MOV DWORD PTR SS:[EBP-30],30

I think that "PTR SS:" is used to specify that EBP-30 comes from the stack? (SS: stack segment) Am I right or am I completely wrong? :) And, could you please tell me the difference between the example above and

MOV DWORD PTR[EBP-30],30

And what about DS (data segment) used in opcodes?

Was it helpful?

Solution

MOV DWORD PTR SS:[EBP-30],30

There are two separate modifiers here, DWORD PTR and SS:.

The first one tells us that we want to store a word at the address pointed to. This is needed when the assembler cannot tell that from the operands of the instruction. Here 30 could just as well be a byte to store.

The SS: is a segment prefix, saying that we want to use an address relative to the stack segment. In this case it isn't strictly needed, because that is the default when using the ESP or EBP registers.

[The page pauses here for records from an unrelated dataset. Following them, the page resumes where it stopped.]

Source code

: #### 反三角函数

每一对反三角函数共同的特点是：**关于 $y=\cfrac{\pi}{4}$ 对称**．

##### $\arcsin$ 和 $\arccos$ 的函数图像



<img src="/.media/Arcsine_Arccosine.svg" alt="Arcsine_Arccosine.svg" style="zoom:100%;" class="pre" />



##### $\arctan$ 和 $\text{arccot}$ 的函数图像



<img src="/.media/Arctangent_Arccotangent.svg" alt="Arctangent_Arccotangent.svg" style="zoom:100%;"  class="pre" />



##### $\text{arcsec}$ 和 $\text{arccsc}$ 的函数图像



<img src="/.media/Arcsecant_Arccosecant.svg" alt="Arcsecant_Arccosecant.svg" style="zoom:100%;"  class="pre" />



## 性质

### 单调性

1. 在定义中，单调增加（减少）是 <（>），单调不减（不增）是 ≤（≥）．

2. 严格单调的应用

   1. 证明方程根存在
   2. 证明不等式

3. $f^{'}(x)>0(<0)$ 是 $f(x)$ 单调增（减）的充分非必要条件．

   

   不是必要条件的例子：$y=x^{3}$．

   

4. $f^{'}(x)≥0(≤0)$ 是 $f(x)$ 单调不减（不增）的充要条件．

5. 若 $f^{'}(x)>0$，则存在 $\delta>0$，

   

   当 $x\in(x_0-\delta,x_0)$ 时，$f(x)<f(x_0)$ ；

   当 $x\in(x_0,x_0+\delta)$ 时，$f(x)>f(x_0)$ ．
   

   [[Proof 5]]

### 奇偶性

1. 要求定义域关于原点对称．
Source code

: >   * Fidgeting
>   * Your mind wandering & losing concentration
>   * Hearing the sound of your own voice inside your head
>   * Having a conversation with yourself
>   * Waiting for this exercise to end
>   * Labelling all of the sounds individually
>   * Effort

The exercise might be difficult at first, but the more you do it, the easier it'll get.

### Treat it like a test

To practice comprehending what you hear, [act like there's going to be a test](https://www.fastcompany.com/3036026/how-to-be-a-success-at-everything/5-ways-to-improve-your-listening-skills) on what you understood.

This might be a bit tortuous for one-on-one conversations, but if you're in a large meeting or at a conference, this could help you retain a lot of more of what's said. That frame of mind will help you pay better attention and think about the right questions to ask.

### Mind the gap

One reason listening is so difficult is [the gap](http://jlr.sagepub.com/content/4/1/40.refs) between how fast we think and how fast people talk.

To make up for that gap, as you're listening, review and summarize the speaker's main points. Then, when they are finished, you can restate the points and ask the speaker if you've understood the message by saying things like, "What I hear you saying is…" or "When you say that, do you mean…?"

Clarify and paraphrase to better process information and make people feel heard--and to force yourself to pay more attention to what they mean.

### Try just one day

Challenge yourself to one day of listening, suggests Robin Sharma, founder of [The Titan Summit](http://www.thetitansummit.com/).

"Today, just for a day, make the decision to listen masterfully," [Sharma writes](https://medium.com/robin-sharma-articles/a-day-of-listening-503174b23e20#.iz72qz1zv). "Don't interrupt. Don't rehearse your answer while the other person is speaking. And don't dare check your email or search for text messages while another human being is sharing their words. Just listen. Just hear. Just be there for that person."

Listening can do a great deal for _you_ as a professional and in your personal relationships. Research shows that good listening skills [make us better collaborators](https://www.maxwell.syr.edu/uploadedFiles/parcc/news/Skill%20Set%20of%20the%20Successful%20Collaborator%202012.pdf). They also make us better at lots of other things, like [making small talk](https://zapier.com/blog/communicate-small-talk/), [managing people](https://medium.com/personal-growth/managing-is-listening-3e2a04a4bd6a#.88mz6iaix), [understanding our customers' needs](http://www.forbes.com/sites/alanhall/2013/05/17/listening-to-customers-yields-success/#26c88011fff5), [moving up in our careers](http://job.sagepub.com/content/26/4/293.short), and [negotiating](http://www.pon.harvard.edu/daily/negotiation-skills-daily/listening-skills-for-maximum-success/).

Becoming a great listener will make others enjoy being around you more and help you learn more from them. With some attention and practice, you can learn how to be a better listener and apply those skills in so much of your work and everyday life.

So the second version of the instruction is identical to the first one.

Had you used EBX instead of EBP there would have been a difference!

OTHER TIPS

  • SS is Stack Segment
  • DS is Data Segment
  • PTR - pointer. It's an address.

When you do

mov ax, some_variable

you are really substituting this form "mov ax, ds:[pointer_to_variable]"

In case of SS, you are accessing the value not from DS, but from the stack instead :). Think of segment registers as banks. Data comes from DS, Stack data from SS, Code data from CS, Extra segment is ES.